Stevens credited increased home buyer demand, brought about by the home buyer tax credits, and the federal government’s purchase of mortgage-backed securities for helping restore consumer confidence and getting the economy moving.
“Home prices and sales are beginning to recover, inventories are down, private capital is beginning to re-emerge, investor confidence is coming back, and the job market is showing signs of improvement.
These all show renewed confidence in the housing market. We need to finish the job now and make the housing recovery sustainable and keep the economy on the right track,” Stevens said.
Despite the signs of improving stability, the housing market continues to face challenges, mainly from unemployment and homeowners with negative equity, Stevens said.
“These issues need to be dealt with responsibly, we need solutions to help the most severely distressed homeowners — those most in need and at risk — and when we can’t help them, we need to make the transition as smooth as possible,” he said.
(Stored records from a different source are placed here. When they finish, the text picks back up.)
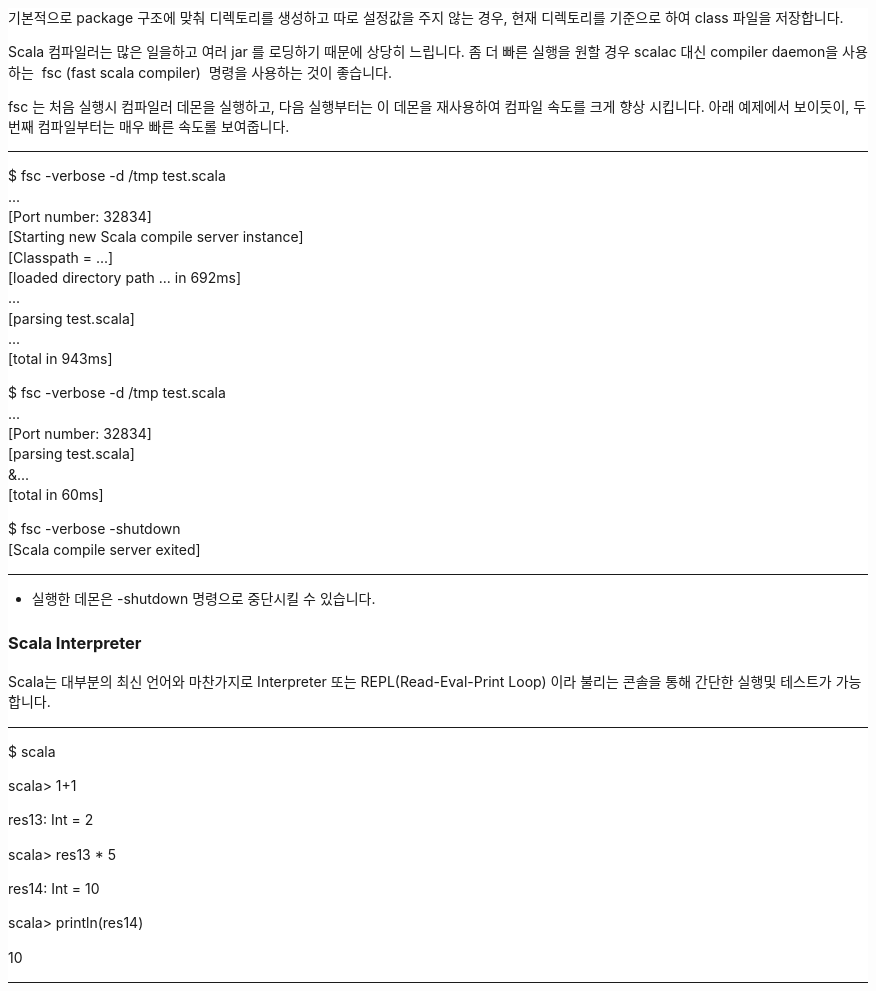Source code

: 기본적으로 package 구조에 맞춰 디렉토리를 생성하고 따로 설정값을 주지 않는 경우, 현재 디렉토리를 기준으로 하여 class 파일을
저장합니다.

Scala 컴파일러는 많은 일을하고 여러 jar 를 로딩하기 때문에 상당히 느립니다. 좀 더 빠른 실행을 원할 경우 scalac 대신
compiler daemon을 사용하는  fsc (fast scala compiler)  명령을 사용하는 것이 좋습니다.

fsc 는 처음 실행시 컴파일러 데몬을 실행하고, 다음 실행부터는 이 데몬을 재사용하여 컴파일 속도를 크게 향상 시킵니다. 아래 예제에서
보이듯이, 두번째 컴파일부터는 매우 빠른 속도롤 보여줍니다.

* * *

$ fsc -verbose -d /tmp test.scala  
...  
[Port number: 32834]  
[Starting new Scala compile server instance]  
[Classpath = ...]  
[loaded directory path ... in 692ms]  
...  
[parsing test.scala]  
...  
[total in 943ms]  
  
$ fsc -verbose -d /tmp test.scala  
...  
[Port number: 32834]  
[parsing test.scala]  
\&...  
[total in 60ms]  
  
$ fsc -verbose -shutdown  
[Scala compile server exited]

* * *

  
* 실행한 데몬은 -shutdown 명령으로 중단시킬 수 있습니다.

### Scala Interpreter

Scala는 대부분의 최신 언어와 마찬가지로 Interpreter 또는 REPL(Read-Eval-Print Loop) 이라 불리는 콘솔을
통해 간단한 실행및 테스트가 가능합니다.

* * *

$ scala

scala> 1+1

res13: Int = 2

scala> res13 * 5

res14: Int = 10

scala> println(res14)

10

* * *
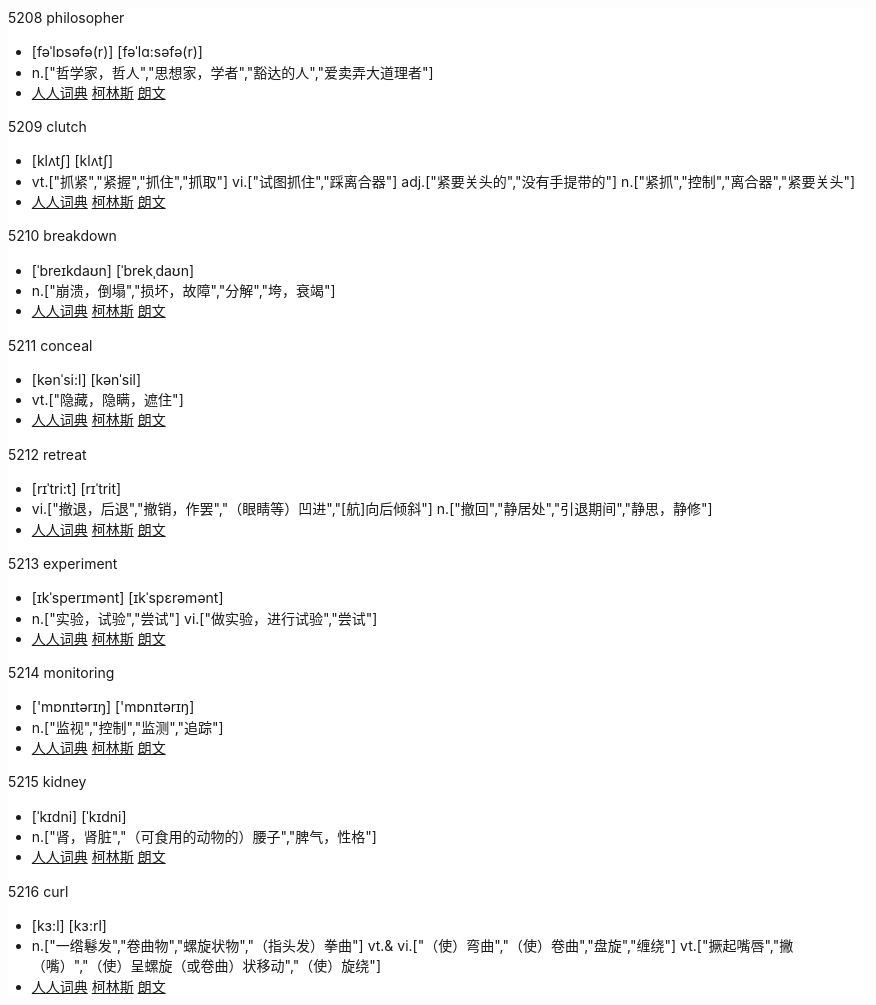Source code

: 5208 philosopher 
- [fəˈlɒsəfə(r)]  [fəˈlɑ:səfə(r)] 
- n.["哲学家，哲人","思想家，学者","豁达的人","爱卖弄大道理者"]   
- [人人词典](https://www.91dict.com/words?w=philosopher) [柯林斯](https://www.collinsdictionary.com/zh/dictionary/english/philosopher) [朗文](https://www.ldoceonline.com/dictionary/philosopher) 

5209 clutch 
- [klʌtʃ]  [klʌtʃ] 
- vt.["抓紧","紧握","抓住","抓取"]  vi.["试图抓住","踩离合器"]  adj.["紧要关头的","没有手提带的"]  n.["紧抓","控制","离合器","紧要关头"]   
- [人人词典](https://www.91dict.com/words?w=clutch) [柯林斯](https://www.collinsdictionary.com/zh/dictionary/english/clutch) [朗文](https://www.ldoceonline.com/dictionary/clutch) 

5210 breakdown 
- [ˈbreɪkdaʊn]  [ˈbrekˌdaʊn] 
- n.["崩溃，倒塌","损坏，故障","分解","垮，衰竭"]   
- [人人词典](https://www.91dict.com/words?w=breakdown) [柯林斯](https://www.collinsdictionary.com/zh/dictionary/english/breakdown) [朗文](https://www.ldoceonline.com/dictionary/breakdown) 

5211 conceal 
- [kənˈsi:l]  [kənˈsil] 
- vt.["隐藏，隐瞒，遮住"]   
- [人人词典](https://www.91dict.com/words?w=conceal) [柯林斯](https://www.collinsdictionary.com/zh/dictionary/english/conceal) [朗文](https://www.ldoceonline.com/dictionary/conceal) 

5212 retreat 
- [rɪˈtri:t]  [rɪˈtrit] 
- vi.["撤退，后退","撤销，作罢","（眼睛等）凹进","[航]向后倾斜"]  n.["撤回","静居处","引退期间","静思，静修"]   
- [人人词典](https://www.91dict.com/words?w=retreat) [柯林斯](https://www.collinsdictionary.com/zh/dictionary/english/retreat) [朗文](https://www.ldoceonline.com/dictionary/retreat) 

5213 experiment 
- [ɪkˈsperɪmənt]  [ɪkˈspɛrəmənt] 
- n.["实验，试验","尝试"]  vi.["做实验，进行试验","尝试"]   
- [人人词典](https://www.91dict.com/words?w=experiment) [柯林斯](https://www.collinsdictionary.com/zh/dictionary/english/experiment) [朗文](https://www.ldoceonline.com/dictionary/experiment) 

5214 monitoring 
- ['mɒnɪtərɪŋ]  ['mɒnɪtərɪŋ] 
- n.["监视","控制","监测","追踪"]   
- [人人词典](https://www.91dict.com/words?w=monitoring) [柯林斯](https://www.collinsdictionary.com/zh/dictionary/english/monitoring) [朗文](https://www.ldoceonline.com/dictionary/monitoring) 

5215 kidney 
- [ˈkɪdni]  [ˈkɪdni] 
- n.["肾，肾脏","（可食用的动物的）腰子","脾气，性格"]   
- [人人词典](https://www.91dict.com/words?w=kidney) [柯林斯](https://www.collinsdictionary.com/zh/dictionary/english/kidney) [朗文](https://www.ldoceonline.com/dictionary/kidney) 

5216 curl 
- [kɜ:l]  [kɜ:rl] 
- n.["一绺鬈发","卷曲物","螺旋状物","（指头发）拳曲"]  vt.& vi.["（使）弯曲","（使）卷曲","盘旋","缠绕"]  vt.["撅起嘴唇","撇（嘴）","（使）呈螺旋（或卷曲）状移动","（使）旋绕"]   
- [人人词典](https://www.91dict.com/words?w=curl) [柯林斯](https://www.collinsdictionary.com/zh/dictionary/english/curl) [朗文](https://www.ldoceonline.com/dictionary/curl) 

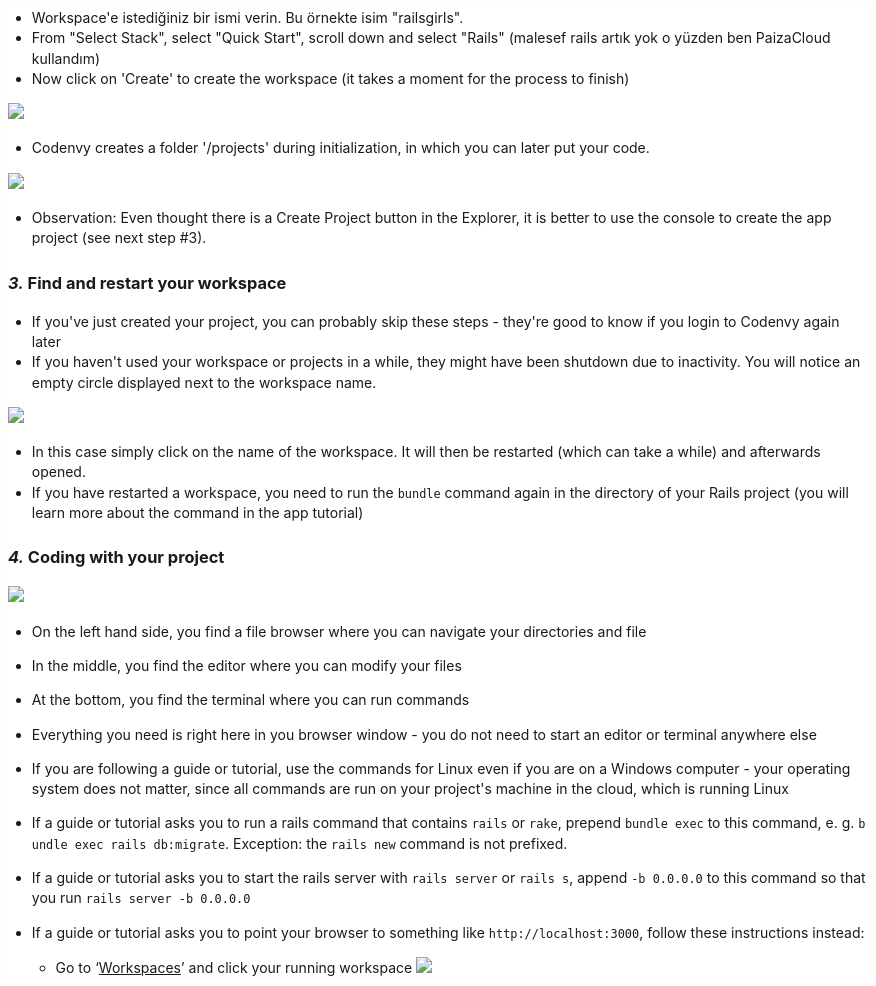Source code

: * Workspace'e istediğiniz bir ismi verin. Bu örnekte isim "railsgirls".
* From "Select Stack", select "Quick Start", scroll down and select "Rails" (malesef rails artık yok o yüzden ben PaizaCloud kullandım)
* Now click on 'Create' to create the workspace (it takes a moment for the process to finish)

![](/images/codenvy/codenvy-rails-stack.png)

* Codenvy creates a folder '/projects' during initialization,
in which you can later put your code.

![](/images/codenvy/codenvy-workspace-layout.png)

* Observation: Even thought there is a Create Project button in the Explorer, it is better to use the console to create the app project (see next step #3).

### *3.* Find and restart your workspace

* If you've just created your project, you can probably skip these steps - they're good to know if you login to Codenvy again later
* If you haven't used your workspace or projects in a while, they might have been shutdown due to inactivity.
  You will notice an empty circle displayed next to the workspace name.

![](/images/codenvy/start-workspace.jpg)

* In this case simply click on the name of the workspace. It will then be restarted (which can take a while) and afterwards opened.
* If you have restarted a workspace, you need to run the `bundle` command again in the directory of your Rails project (you will learn more about the command in the app tutorial)

### *4.* Coding with your project

![](/images/codenvy/codenvy-layout-with-project.png)

* On the left hand side, you find a file browser where you can navigate your directories and file
* In the middle, you find the editor where you can modify your files
* At the bottom, you find the terminal where you can run commands
* Everything you need is right here in you browser window - you do not need to start an editor or terminal anywhere else
* If you are following a guide or tutorial, use the commands for Linux even if you are on a Windows computer - your operating system does not matter, since all commands are run on your project's machine in the cloud, which is running Linux
* If a guide or tutorial asks you to run a rails command that contains `rails` or `rake`, prepend `bundle exec` to this command, e. g. `bundle exec rails db:migrate`. Exception: the `rails new` command is not prefixed.
* If a guide or tutorial asks you to start the rails server with `rails server` or `rails s`, append `-b 0.0.0.0` to this command so that you run `rails server -b 0.0.0.0`
* If a guide or tutorial asks you to point your browser to something like `http://localhost:3000`, follow these instructions instead:

  * Go to ‘[Workspaces](https://codenvy.io/dashboard/#/workspaces)’ and click your running workspace
    ![](/images/codenvy/workspace-settings.jpg)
According to Stevens, helping underwater borrowers is critical to stemming the tide of foreclosures. Recently announced revisions to FHA and the Home Affordable Modification Program will help stabilize home prices and keep more people in their homes.
FHA refinances will help homeowners write down principal balances or modify and restructure loans into safer, sustainable products. The HAMP program changes include temporary assistance for unemployed homeowners while they look for work.
FHA continues to play a pivotal role in housing recovery, Stevens said, as he reemphasized that reform is critical. “After the housing market crashed, FHA had to step in to play a vital role. Over the past three years, FHA reacted by increasing its market share dramatically. There would be no housing market recovery without FHA; however, the program is at risk. We cannot continue to operate under the current construct if we don’t shore up its fiscal situation. We need to make FHA stronger,” said Stevens.
Stevens urged support for H.R. 5072, the “FHA Reform Act of 2010,” which would allow FHA to hold lenders accountable for the loans they underwrite and originate. The bill would also give FHA the flexibility to respond to changes in the marketplace by granting additional authority to adjust the annual mortgage insurance premium, and reduce borrowers’ upfront mortgage insurance premiums.
“Adopting these changes during the current fiscal year would replenish FHA’s capital reserves and strengthen its financial position,” said Stevens.